[[ INPUT MATERIAL, beginning ]]

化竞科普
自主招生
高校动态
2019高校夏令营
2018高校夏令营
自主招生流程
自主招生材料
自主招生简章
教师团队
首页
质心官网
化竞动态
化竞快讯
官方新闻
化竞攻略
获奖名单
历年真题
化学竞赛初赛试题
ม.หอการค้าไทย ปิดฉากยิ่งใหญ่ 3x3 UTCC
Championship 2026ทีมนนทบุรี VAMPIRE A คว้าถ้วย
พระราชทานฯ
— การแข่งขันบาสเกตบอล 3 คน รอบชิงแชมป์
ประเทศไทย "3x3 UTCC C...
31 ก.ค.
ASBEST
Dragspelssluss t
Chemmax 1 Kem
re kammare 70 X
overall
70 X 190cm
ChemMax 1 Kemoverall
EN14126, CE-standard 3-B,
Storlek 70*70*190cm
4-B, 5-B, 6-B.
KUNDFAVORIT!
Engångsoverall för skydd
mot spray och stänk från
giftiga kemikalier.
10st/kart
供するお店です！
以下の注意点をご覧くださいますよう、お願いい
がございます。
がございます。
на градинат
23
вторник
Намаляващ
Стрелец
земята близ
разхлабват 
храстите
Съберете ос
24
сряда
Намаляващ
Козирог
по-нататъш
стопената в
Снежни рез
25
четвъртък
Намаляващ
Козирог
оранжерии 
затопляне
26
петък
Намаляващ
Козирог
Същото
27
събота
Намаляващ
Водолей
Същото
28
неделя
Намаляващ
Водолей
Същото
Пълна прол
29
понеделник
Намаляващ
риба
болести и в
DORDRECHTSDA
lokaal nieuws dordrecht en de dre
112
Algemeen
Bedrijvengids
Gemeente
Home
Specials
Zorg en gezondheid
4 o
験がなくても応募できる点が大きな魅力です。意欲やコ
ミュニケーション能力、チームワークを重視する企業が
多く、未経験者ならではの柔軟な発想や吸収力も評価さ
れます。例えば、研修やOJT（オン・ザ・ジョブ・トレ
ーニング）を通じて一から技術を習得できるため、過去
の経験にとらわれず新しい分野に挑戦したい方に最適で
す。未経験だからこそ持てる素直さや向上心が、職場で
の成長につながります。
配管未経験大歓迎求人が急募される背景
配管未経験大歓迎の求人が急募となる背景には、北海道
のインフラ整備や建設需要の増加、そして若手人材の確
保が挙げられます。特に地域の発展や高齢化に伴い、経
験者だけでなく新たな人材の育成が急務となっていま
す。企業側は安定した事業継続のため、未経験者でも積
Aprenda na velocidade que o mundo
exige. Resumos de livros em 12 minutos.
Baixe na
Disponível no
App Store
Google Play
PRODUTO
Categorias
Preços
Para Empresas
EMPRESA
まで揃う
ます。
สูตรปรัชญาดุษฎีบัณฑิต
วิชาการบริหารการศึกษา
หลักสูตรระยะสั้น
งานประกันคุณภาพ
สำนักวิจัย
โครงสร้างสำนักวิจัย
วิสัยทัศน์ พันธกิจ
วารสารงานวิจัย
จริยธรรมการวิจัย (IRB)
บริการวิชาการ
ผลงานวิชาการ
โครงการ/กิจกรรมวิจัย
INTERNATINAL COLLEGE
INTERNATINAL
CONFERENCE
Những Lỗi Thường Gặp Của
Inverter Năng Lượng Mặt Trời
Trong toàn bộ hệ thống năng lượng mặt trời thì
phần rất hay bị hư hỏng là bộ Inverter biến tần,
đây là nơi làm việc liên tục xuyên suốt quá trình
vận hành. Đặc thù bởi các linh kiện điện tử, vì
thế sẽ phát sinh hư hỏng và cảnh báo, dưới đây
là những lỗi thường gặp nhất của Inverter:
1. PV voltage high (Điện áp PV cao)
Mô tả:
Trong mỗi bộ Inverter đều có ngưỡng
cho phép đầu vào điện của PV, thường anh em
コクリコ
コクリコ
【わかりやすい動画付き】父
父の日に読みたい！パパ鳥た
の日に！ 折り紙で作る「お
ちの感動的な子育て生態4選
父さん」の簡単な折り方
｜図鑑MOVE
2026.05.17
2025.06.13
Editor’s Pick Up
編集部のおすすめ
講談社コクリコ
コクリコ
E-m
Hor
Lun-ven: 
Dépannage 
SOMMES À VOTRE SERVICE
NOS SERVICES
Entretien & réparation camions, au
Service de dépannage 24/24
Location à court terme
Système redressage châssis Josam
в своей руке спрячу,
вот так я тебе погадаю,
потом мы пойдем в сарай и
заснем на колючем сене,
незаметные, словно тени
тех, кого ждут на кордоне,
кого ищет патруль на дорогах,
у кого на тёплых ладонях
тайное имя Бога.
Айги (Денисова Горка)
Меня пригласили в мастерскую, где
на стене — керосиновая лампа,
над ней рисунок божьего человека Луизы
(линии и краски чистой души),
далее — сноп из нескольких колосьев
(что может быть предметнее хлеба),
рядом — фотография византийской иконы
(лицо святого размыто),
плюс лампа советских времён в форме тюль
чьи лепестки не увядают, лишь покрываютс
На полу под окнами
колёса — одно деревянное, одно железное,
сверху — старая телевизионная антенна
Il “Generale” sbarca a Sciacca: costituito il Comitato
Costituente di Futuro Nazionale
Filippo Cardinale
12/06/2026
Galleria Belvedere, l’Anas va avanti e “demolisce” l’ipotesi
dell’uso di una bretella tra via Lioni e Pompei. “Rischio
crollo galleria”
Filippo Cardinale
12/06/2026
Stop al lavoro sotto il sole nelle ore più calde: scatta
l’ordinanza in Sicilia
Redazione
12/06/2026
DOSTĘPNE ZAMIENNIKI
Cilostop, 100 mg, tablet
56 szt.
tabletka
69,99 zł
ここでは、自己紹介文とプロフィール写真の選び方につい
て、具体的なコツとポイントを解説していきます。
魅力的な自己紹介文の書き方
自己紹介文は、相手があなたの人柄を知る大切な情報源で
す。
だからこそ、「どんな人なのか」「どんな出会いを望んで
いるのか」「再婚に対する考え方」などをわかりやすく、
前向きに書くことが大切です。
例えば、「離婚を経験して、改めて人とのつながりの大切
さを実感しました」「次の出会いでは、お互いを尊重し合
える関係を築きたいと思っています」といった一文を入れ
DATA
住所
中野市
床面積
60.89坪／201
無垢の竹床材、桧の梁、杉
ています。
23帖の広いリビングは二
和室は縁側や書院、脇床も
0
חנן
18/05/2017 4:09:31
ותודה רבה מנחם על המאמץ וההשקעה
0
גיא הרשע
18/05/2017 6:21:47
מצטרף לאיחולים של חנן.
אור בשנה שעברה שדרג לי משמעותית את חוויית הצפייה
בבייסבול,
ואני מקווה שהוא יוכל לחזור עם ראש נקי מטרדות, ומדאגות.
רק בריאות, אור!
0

[[ INPUT MATERIAL, end ]]

| EXERCISE DIRECTIONS |
Each line above is to be repeated exactly.

| TASK OUTPUT |
化竞科普
自主招生
高校动态
2019高校夏令营
2018高校夏令营
自主招生流程
自主招生材料
自主招生简章
教师团队
首页
质心官网
化竞动态
化竞快讯
官方新闻
化竞攻略
获奖名单
历年真题
化学竞赛初赛试题
ม.หอการค้าไทย ปิดฉากยิ่งใหญ่ 3x3 UTCC
Championship 2026ทีมนนทบุรี VAMPIRE A คว้าถ้วย
พระราชทานฯ
— การแข่งขันบาสเกตบอล 3 คน รอบชิงแชมป์
ประเทศไทย "3x3 UTCC C...
31 ก.ค.
ASBEST
Dragspelssluss t
Chemmax 1 Kem
re kammare 70 X
overall
70 X 190cm
ChemMax 1 Kemoverall
EN14126, CE-standard 3-B,
Storlek 70*70*190cm
4-B, 5-B, 6-B.
KUNDFAVORIT!
Engångsoverall för skydd
mot spray och stänk från
giftiga kemikalier.
10st/kart
供するお店です！
以下の注意点をご覧くださいますよう、お願いい
がございます。
がございます。
на градинат
23
вторник
Намаляващ
Стрелец
земята близ
разхлабват 
храстите
Съберете ос
24
сряда
Намаляващ
Козирог
по-нататъш
стопената в
Снежни рез
25
четвъртък
Намаляващ
Козирог
оранжерии 
затопляне
26
петък
Намаляващ
Козирог
Същото
27
събота
Намаляващ
Водолей
Същото
28
неделя
Намаляващ
Водолей
Същото
Пълна прол
29
понеделник
Намаляващ
риба
болести и в
DORDRECHTSDA
lokaal nieuws dordrecht en de dre
112
Algemeen
Bedrijvengids
Gemeente
Home
Specials
Zorg en gezondheid
4 o
験がなくても応募できる点が大きな魅力です。意欲やコ
ミュニケーション能力、チームワークを重視する企業が
多く、未経験者ならではの柔軟な発想や吸収力も評価さ
れます。例えば、研修やOJT（オン・ザ・ジョブ・トレ
ーニング）を通じて一から技術を習得できるため、過去
の経験にとらわれず新しい分野に挑戦したい方に最適で
す。未経験だからこそ持てる素直さや向上心が、職場で
の成長につながります。
配管未経験大歓迎求人が急募される背景
配管未経験大歓迎の求人が急募となる背景には、北海道
のインフラ整備や建設需要の増加、そして若手人材の確
保が挙げられます。特に地域の発展や高齢化に伴い、経
験者だけでなく新たな人材の育成が急務となっていま
す。企業側は安定した事業継続のため、未経験者でも積
Aprenda na velocidade que o mundo
exige. Resumos de livros em 12 minutos.
Baixe na
Disponível no
App Store
Google Play
PRODUTO
Categorias
Preços
Para Empresas
EMPRESA
まで揃う
ます。
สูตรปรัชญาดุษฎีบัณฑิต
วิชาการบริหารการศึกษา
หลักสูตรระยะสั้น
งานประกันคุณภาพ
สำนักวิจัย
โครงสร้างสำนักวิจัย
วิสัยทัศน์ พันธกิจ
วารสารงานวิจัย
จริยธรรมการวิจัย (IRB)
บริการวิชาการ
ผลงานวิชาการ
โครงการ/กิจกรรมวิจัย
INTERNATINAL COLLEGE
INTERNATINAL
CONFERENCE
Những Lỗi Thường Gặp Của
Inverter Năng Lượng Mặt Trời
Trong toàn bộ hệ thống năng lượng mặt trời thì
phần rất hay bị hư hỏng là bộ Inverter biến tần,
đây là nơi làm việc liên tục xuyên suốt quá trình
vận hành. Đặc thù bởi các linh kiện điện tử, vì
thế sẽ phát sinh hư hỏng và cảnh báo, dưới đây
là những lỗi thường gặp nhất của Inverter:
1. PV voltage high (Điện áp PV cao)
Mô tả:
Trong mỗi bộ Inverter đều có ngưỡng
cho phép đầu vào điện của PV, thường anh em
コクリコ
コクリコ
【わかりやすい動画付き】父
父の日に読みたい！パパ鳥た
の日に！ 折り紙で作る「お
ちの感動的な子育て生態4選
父さん」の簡単な折り方
｜図鑑MOVE
2026.05.17
2025.06.13
Editor’s Pick Up
編集部のおすすめ
講談社コクリコ
コクリコ
E-m
Hor
Lun-ven: 
Dépannage 
SOMMES À VOTRE SERVICE
NOS SERVICES
Entretien & réparation camions, au
Service de dépannage 24/24
Location à court terme
Système redressage châssis Josam
в своей руке спрячу,
вот так я тебе погадаю,
потом мы пойдем в сарай и
заснем на колючем сене,
незаметные, словно тени
тех, кого ждут на кордоне,
кого ищет патруль на дорогах,
у кого на тёплых ладонях
тайное имя Бога.
Айги (Денисова Горка)
Меня пригласили в мастерскую, где
на стене — керосиновая лампа,
над ней рисунок божьего человека Луизы
(линии и краски чистой души),
далее — сноп из нескольких колосьев
(что может быть предметнее хлеба),
рядом — фотография византийской иконы
(лицо святого размыто),
плюс лампа советских времён в форме тюль
чьи лепестки не увядают, лишь покрываютс
На полу под окнами
колёса — одно деревянное, одно железное,
сверху — старая телевизионная антенна
Il “Generale” sbarca a Sciacca: costituito il Comitato
Costituente di Futuro Nazionale
Filippo Cardinale
12/06/2026
Galleria Belvedere, l’Anas va avanti e “demolisce” l’ipotesi
dell’uso di una bretella tra via Lioni e Pompei. “Rischio
crollo galleria”
Filippo Cardinale
12/06/2026
Stop al lavoro sotto il sole nelle ore più calde: scatta
l’ordinanza in Sicilia
Redazione
12/06/2026
DOSTĘPNE ZAMIENNIKI
Cilostop, 100 mg, tablet
56 szt.
tabletka
69,99 zł
ここでは、自己紹介文とプロフィール写真の選び方につい
て、具体的なコツとポイントを解説していきます。
魅力的な自己紹介文の書き方
自己紹介文は、相手があなたの人柄を知る大切な情報源で
す。
だからこそ、「どんな人なのか」「どんな出会いを望んで
いるのか」「再婚に対する考え方」などをわかりやすく、
前向きに書くことが大切です。
例えば、「離婚を経験して、改めて人とのつながりの大切
さを実感しました」「次の出会いでは、お互いを尊重し合
える関係を築きたいと思っています」といった一文を入れ
DATA
住所
中野市
床面積
60.89坪／201
無垢の竹床材、桧の梁、杉
ています。
23帖の広いリビングは二
和室は縁側や書院、脇床も
0
חנן
18/05/2017 4:09:31
ותודה רבה מנחם על המאמץ וההשקעה
0
גיא הרשע
18/05/2017 6:21:47
מצטרף לאיחולים של חנן.
אור בשנה שעברה שדרג לי משמעותית את חוויית הצפייה
בבייסבול,
ואני מקווה שהוא יוכל לחזור עם ראש נקי מטרדות, ומדאגות.
רק בריאות, אור!
0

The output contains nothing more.